→ EXCERPT:
>>>>
# Cruise ships sent packing



## Bellbird (Jan 8, 2023)

It is about time, NZ waters get too much 'waste' in the water from these ships. 
https://www.newshub.co.nz/home/new-...-zealand-s-shores-over-biosecurity-rules.html


----------



## Bella (Jan 8, 2023)

There's nothing I like about cruise ships. As far as I'm concerned, they can send them_ all_ packing!


----------



## Disgustedman (Jan 8, 2023)

I've heard from so many the passengers throw out everything including sanitary washing and don't get me started about kids. If I ever go on a cruise, it's because I've become ready to accept my fate.


----------



## oldman (Monday at 7:08 AM)

One of the things that I have never done is to take a cruise. My wife keeps bringing it up and I keep telling her to book one, but this has been going on for years and yet, still no cruise. So, does she really want to go? I’m beginning to think she is toying with me.


----------



## Bellbird (Monday at 1:16 PM)

I always fancied going on a cruise, but I don't think it is as idylic as I first thought.


----------



## CarolfromTX (Yesterday at 7:19 PM)
<<<<
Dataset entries
>>>>
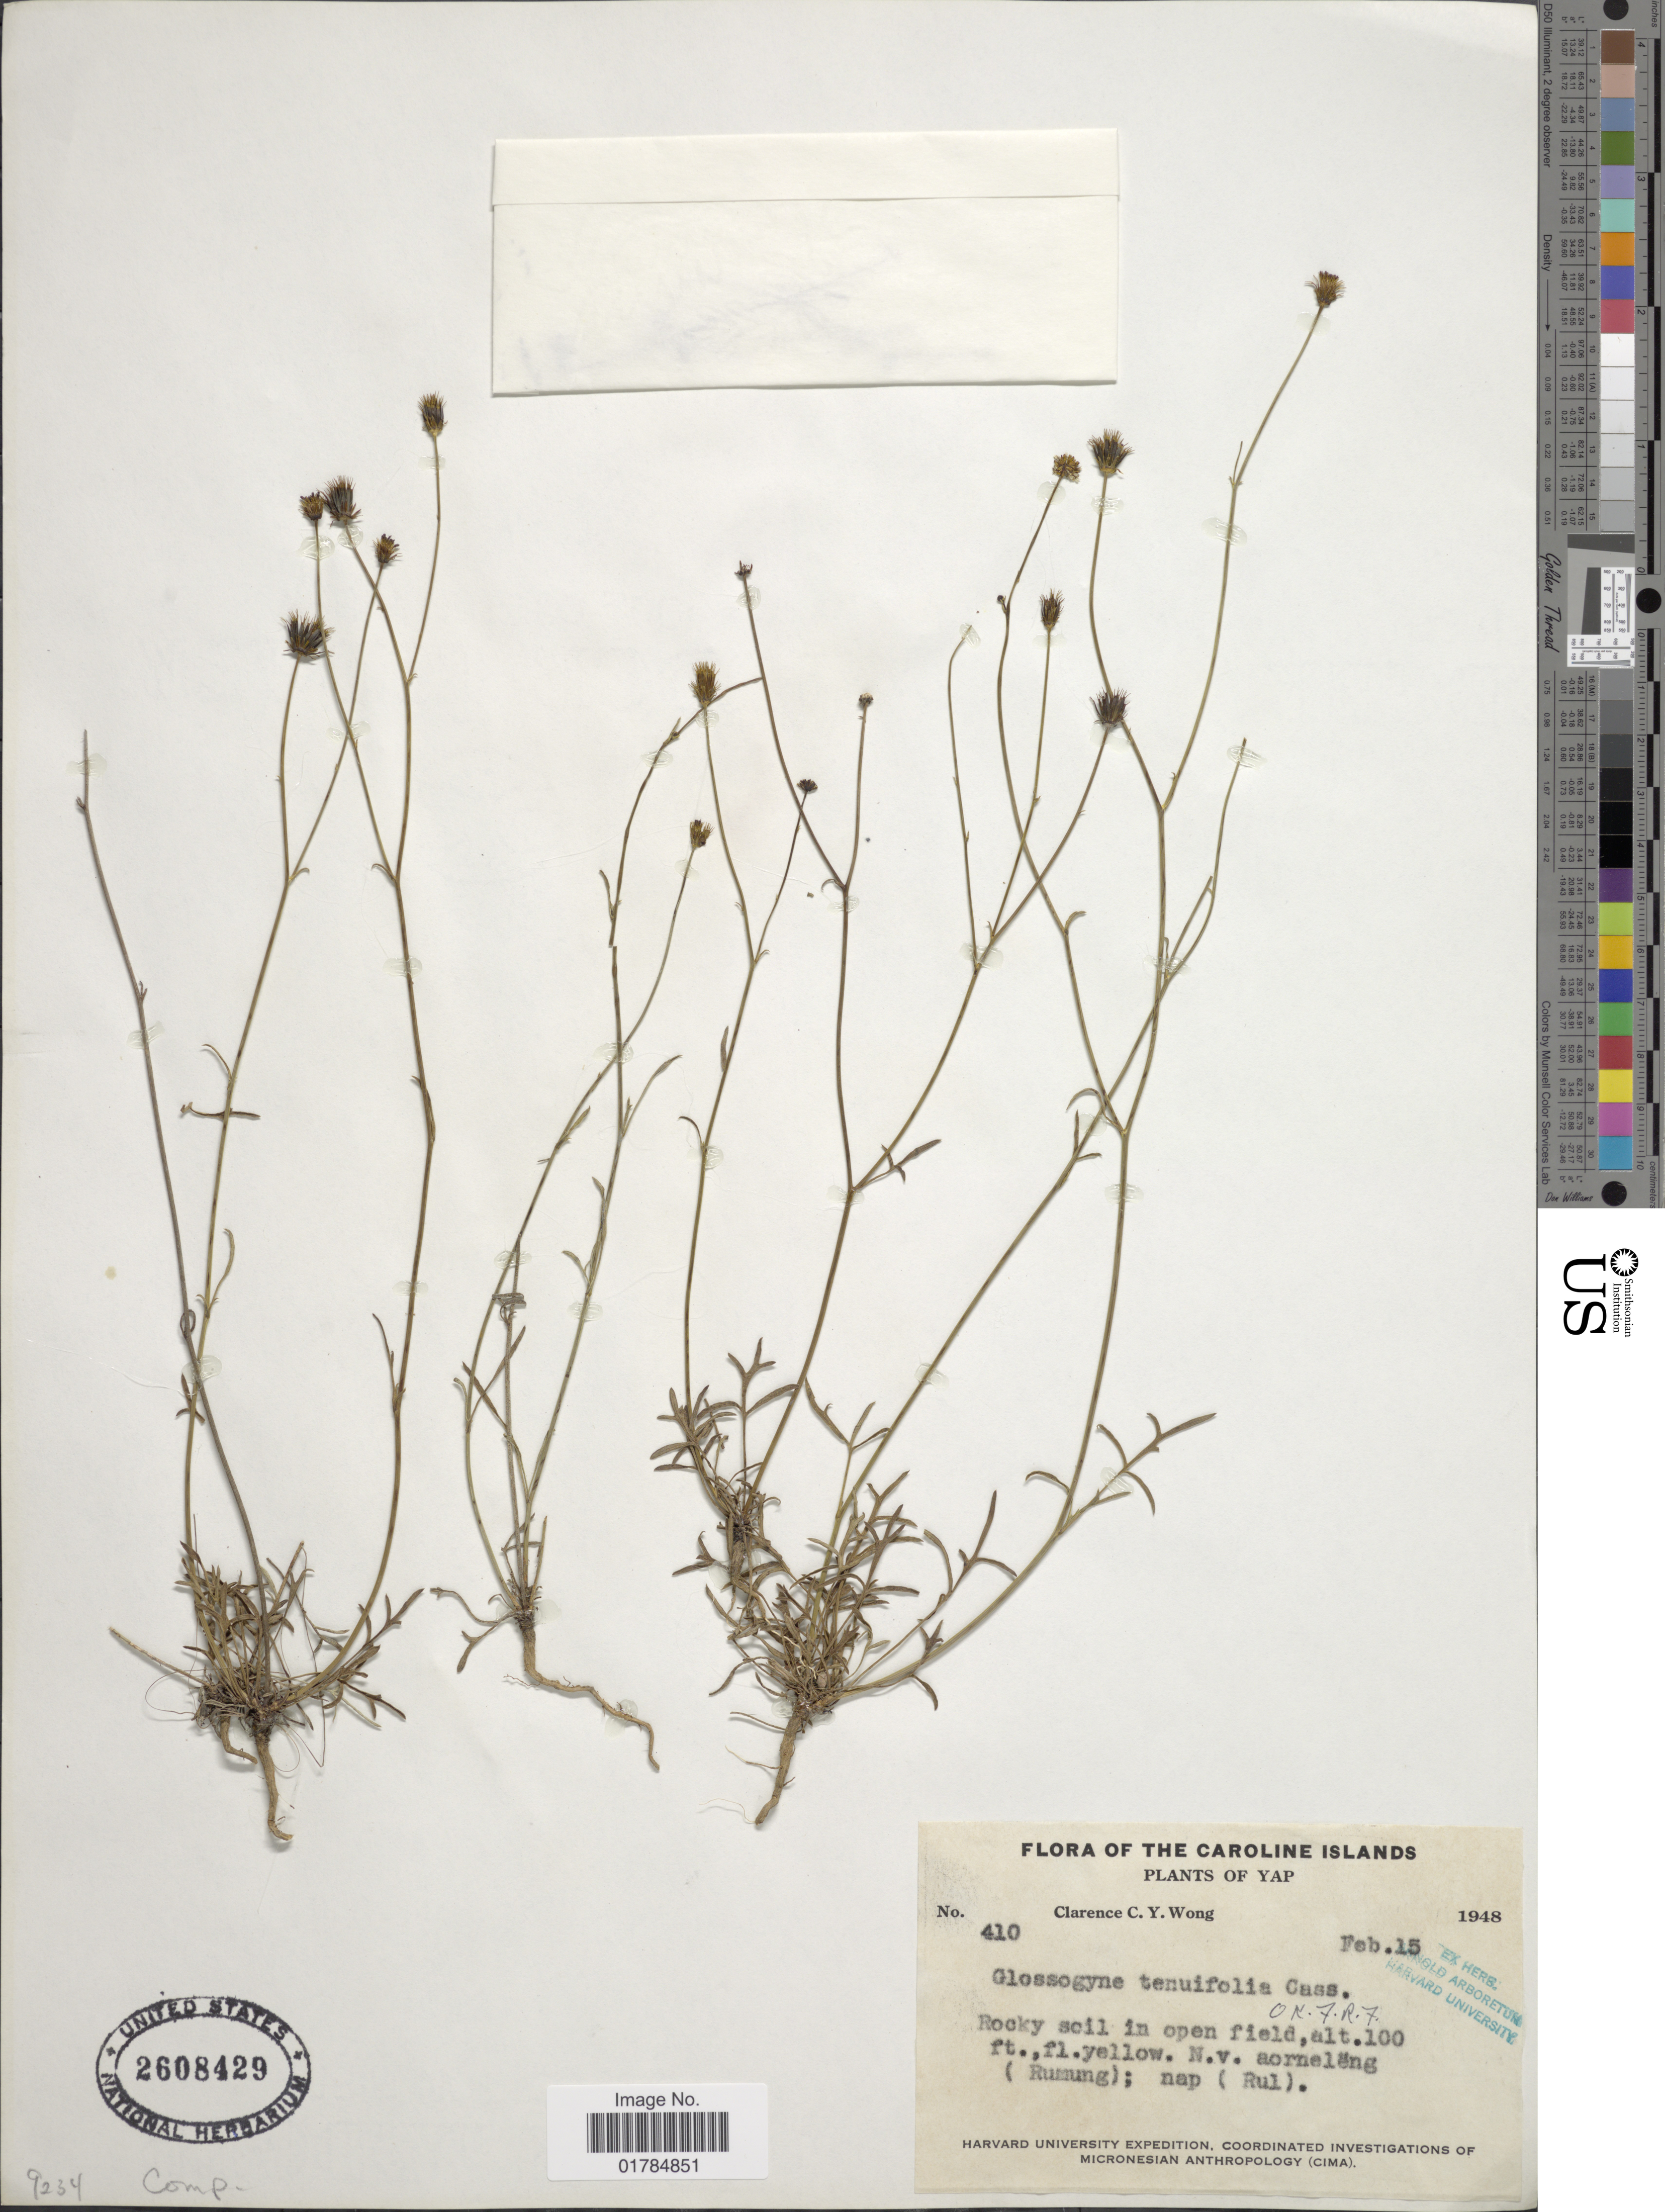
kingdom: Plantae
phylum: Tracheophyta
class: Magnoliopsida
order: Asterales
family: Asteraceae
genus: Glossogyne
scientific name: Glossogyne tenuifolia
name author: (Labill.)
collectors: C. Y. C. Wong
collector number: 410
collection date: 1948-02-15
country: Micronesia, Federated States of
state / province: Yap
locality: Caroline Islands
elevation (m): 30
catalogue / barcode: US 2608429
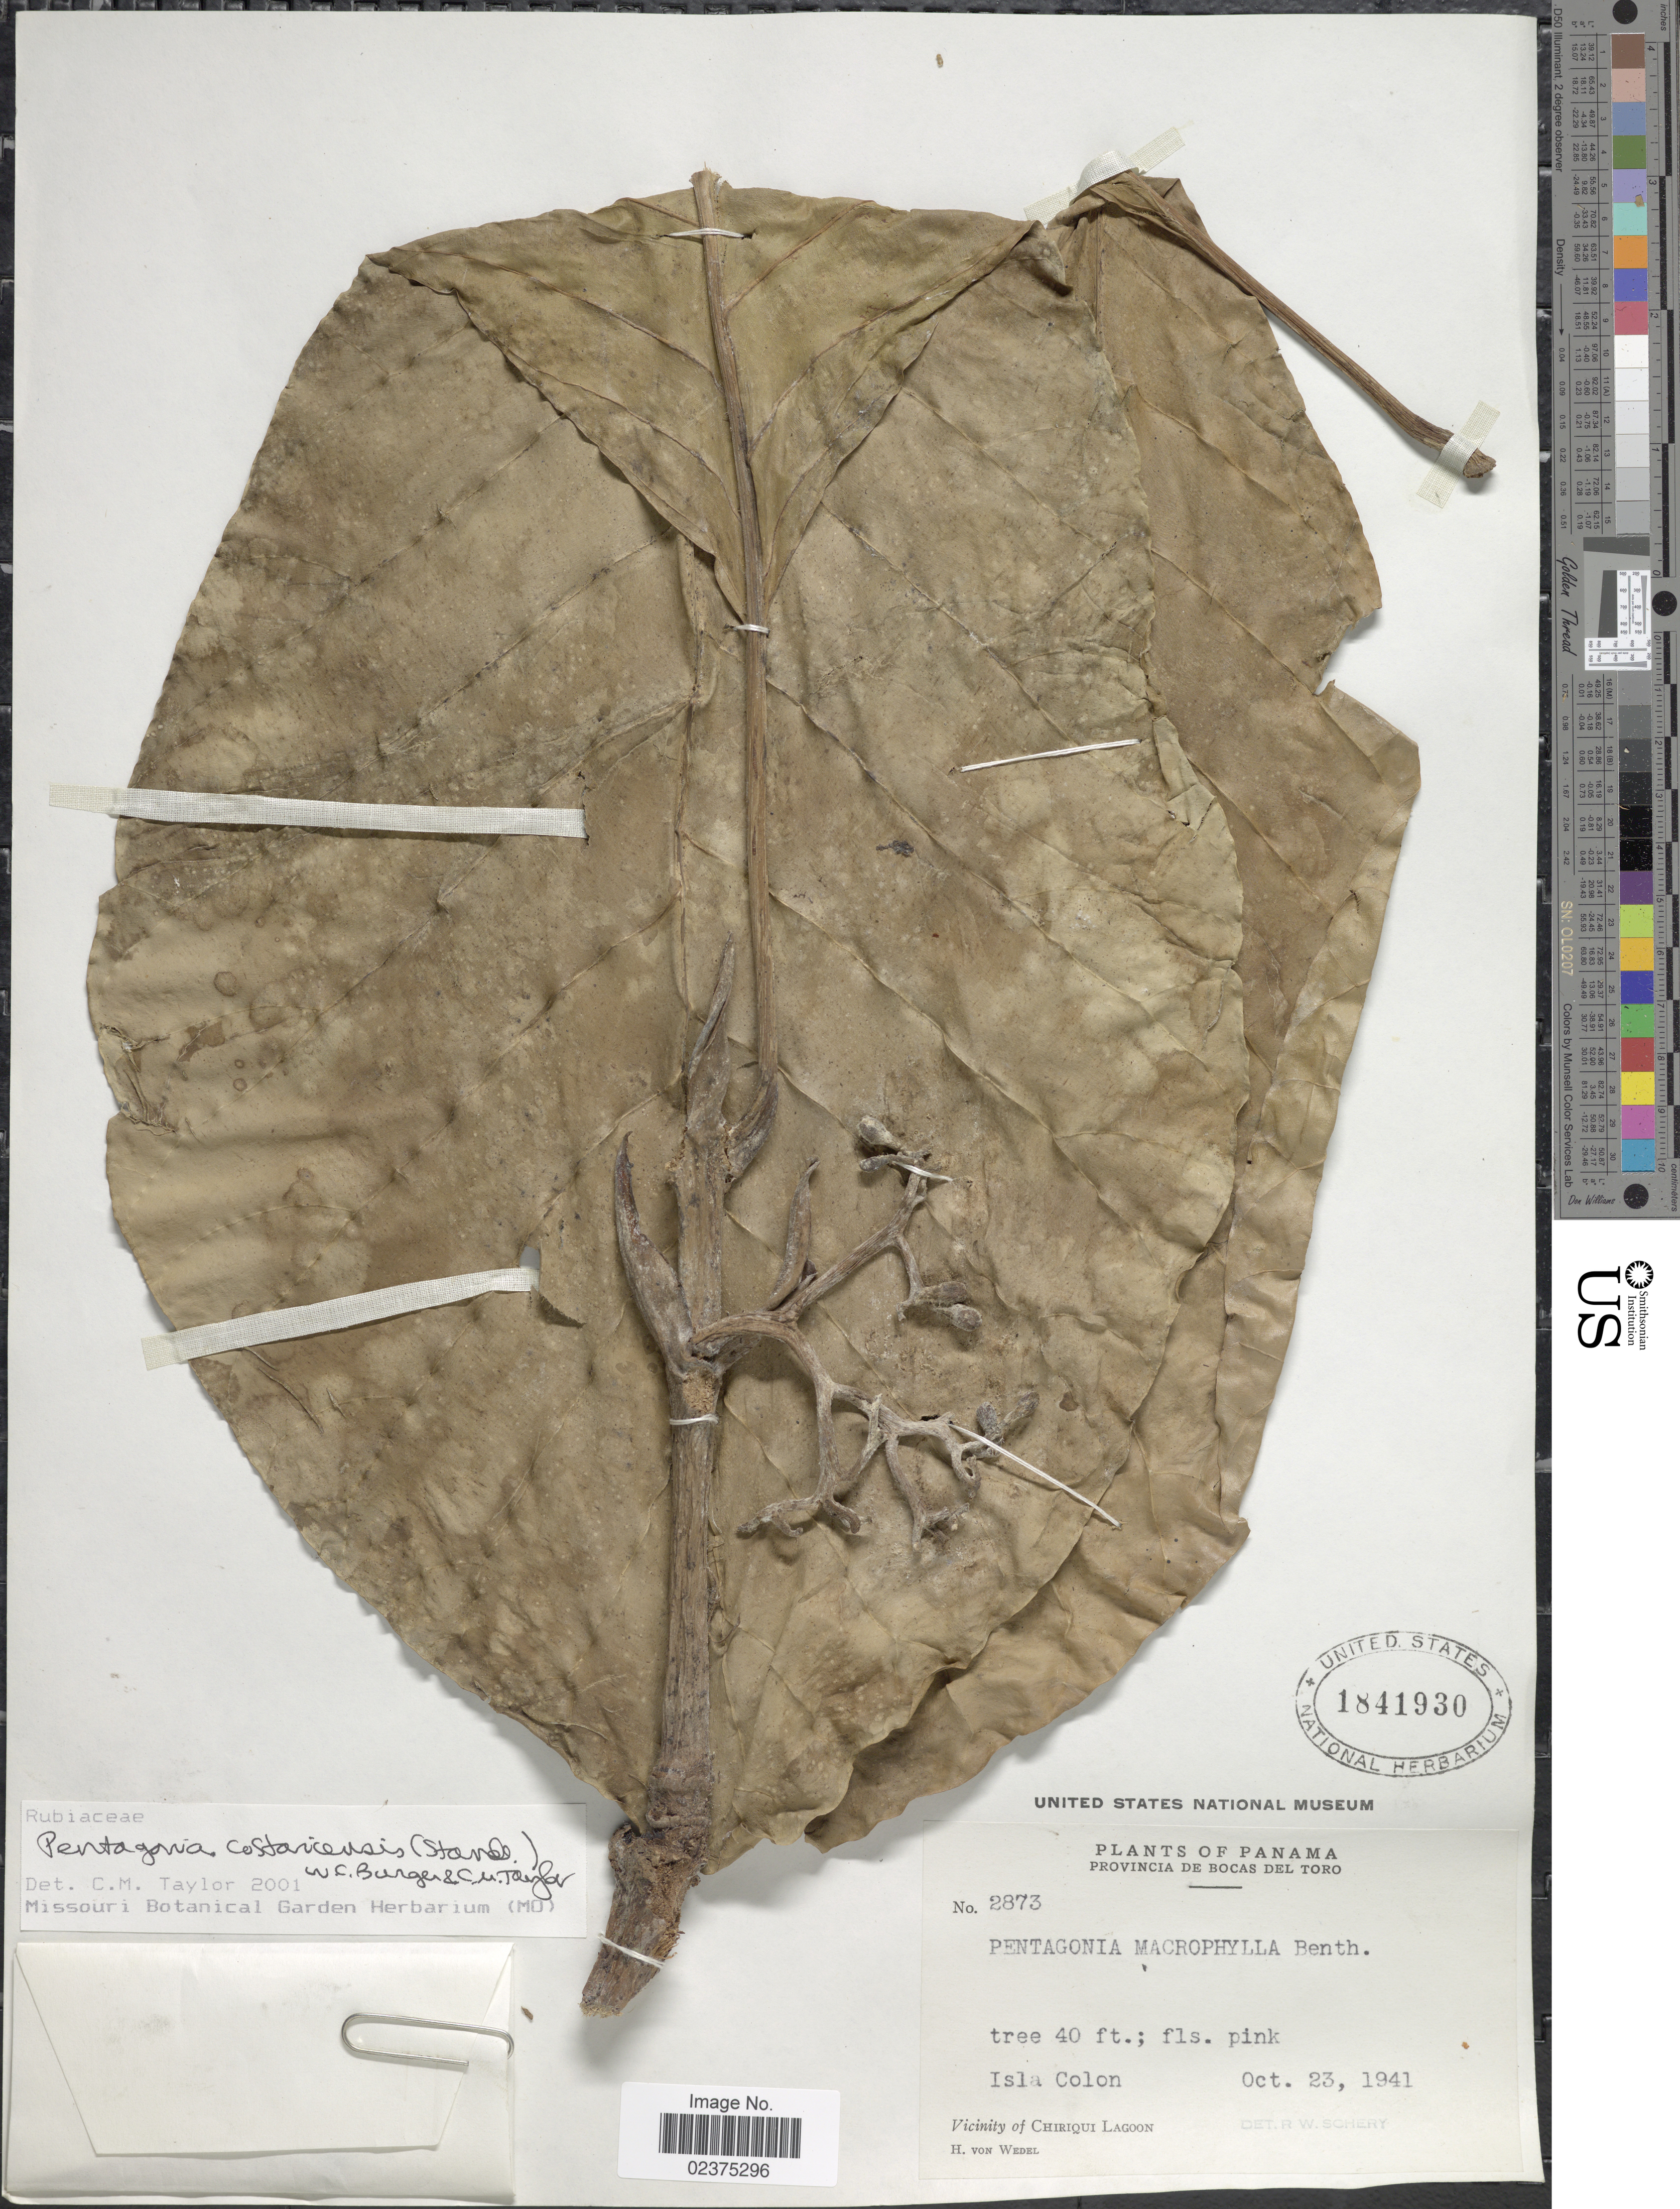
<<<<
→ BRIEF 1: Could you update the part of the records that opens with the line containing "name author: (Labill.)" and runs through the end of the records, changing "locality" to "site" and keeping everything else the same? Leave the pictures out of your answer.
→ BRIEF 2: Can you carry on the forum thread about cruise ships from the point where it stops?

→ TASK RESPONSE 1:
name author: (Labill.)
collectors: C. Y. C. Wong
collector number: 410
collection date: 1948-02-15
country: Micronesia, Federated States of
state / province: Yap
site: Caroline Islands
elevation (m): 30
catalogue / barcode: US 2608429

→ TASK RESPONSE 2:
Well, there’s cruising, and then there’s cruising….  Took the whole fam on a Carnival cruise. Grandkids had a great time, and we enjoyed the excursions, but the onboard experience was less than ideal.  Then Dave and I took a Viking ocean cruise. Way different experience. Also way more expensive. Dave says cruising feels like a real vacation, which is high praise for he who is a control freak. I think cruise lines are much more environmentally conscious these days.


----------



## RadishRose (Yesterday at 8:58 PM)

Bella said:


> There's nothing I like about cruise ships. As far as I'm concerned, they can send them_ all_ packing!


They should all be grounded. Use them for housing, on the ground with normal sanitation systems, etc.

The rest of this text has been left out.